Assessment of aficamten in mice bearing the R403Q HCM mutation

Cardiac myosin heavy-chain isoform expression is species dependent. The β-myosin heavy chain is the predominant adult isoform in humans and the α-myosin heavy chain is the predominant adult isoform in mice71. To model the human R403Q β-myosin heavy-chain mutation, a mouse model with an R404Q point mutation on the α-myosin heavy chain was generated using CRISPR-Cas9 technology by the Jackson Laboratory. Male WT C57/BL6J and heterozygous R403Q mice were shipped to Cytokinetics at approximately 8 weeks of age. At approximately 40–48 weeks of age, mice were evaluated with aficamten. Mice were housed in a vivarium on a 12-h dark–light cycle. Temperature and humidity were maintained between 68–72 °F and 30–70% respectively.

Over the course of 2 weeks, mice were randomly assigned to one of five oral dose groups ranging from 0.25 to 1.5 mg kg−1 (in 0.5% HPMC/0.1% Tween-80) and cardiac fractional shortening was assessed by echocardiography in short-axis view with a Vevo3100 ultrasound system (Fujifilm Visualsonics) before dosing and at 1, 4, 8 and 24 h post-dose. At least 2 days of compound washout occurred before a subsequent dose was evaluated in the same animal. On the final day of evaluation, following each echocardiographic measurement, blood samples were collected for subsequent plasma analysis. For each animal, one non-terminal sample was collected at 1 or 4 h post-dose by retro-orbital bleed and one terminal sample was collected by cardiac puncture at 8 or 24 h post-dose for aficamten plasma concentration determination by LC–MS/MS analysis.

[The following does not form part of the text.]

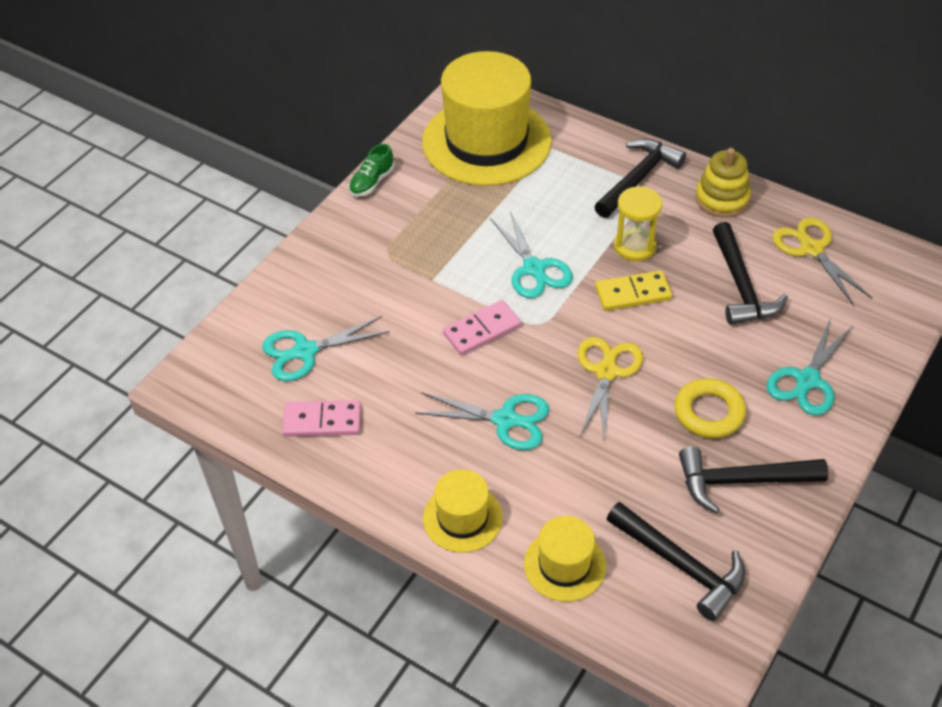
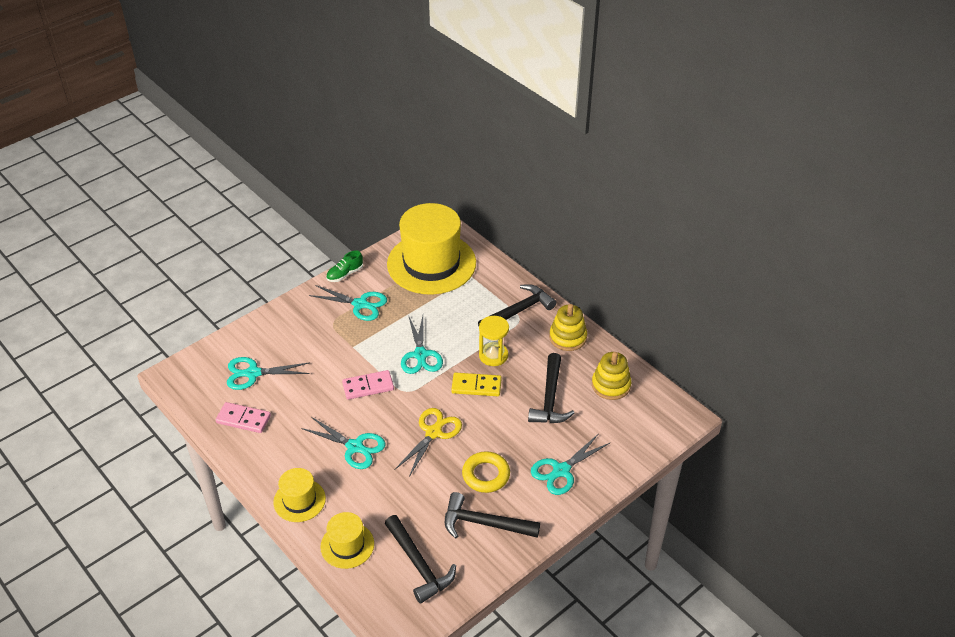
camera: 15 degrees right, 5 degrees down
yellow scissors [772,217,872,305] -> yellow stacking toy [592,352,631,400]
none -> turquoise scissors [309,285,387,321]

Assessment of aficamten in beagle dogs

Male beagle dogs (0.5–2.75 years old) received single oral doses of vehicle or aficamten at 0.75, 2 or 3 mg kg−1 (in 0.5% HPMC/0.1% Tween-80 liquid suspension). Echocardiographic evaluations were conducted and/or supervised by a board-certified medical sonographer. Cardiac function was assessed in sedated dogs (butorphanol (0.05–0.06 ml) and ketamine (0.05–0.06 ml) at pre-dose, 2, 6, 24 and 48 h post-dose. All dogs received each treatment in a Latin Square study design, with a 7 ± 1-day washout period in between each treatment. Blood samples were obtained via a jugular vein to coincide with echocardiography measurements at 2, 6, 24 and 48 h post-dose for aficamten plasma concentration determination by LC–MS/MS analysis.

Reporting summary

Further information on research design is available in the Nature Portfolio Reporting Summary linked to this article.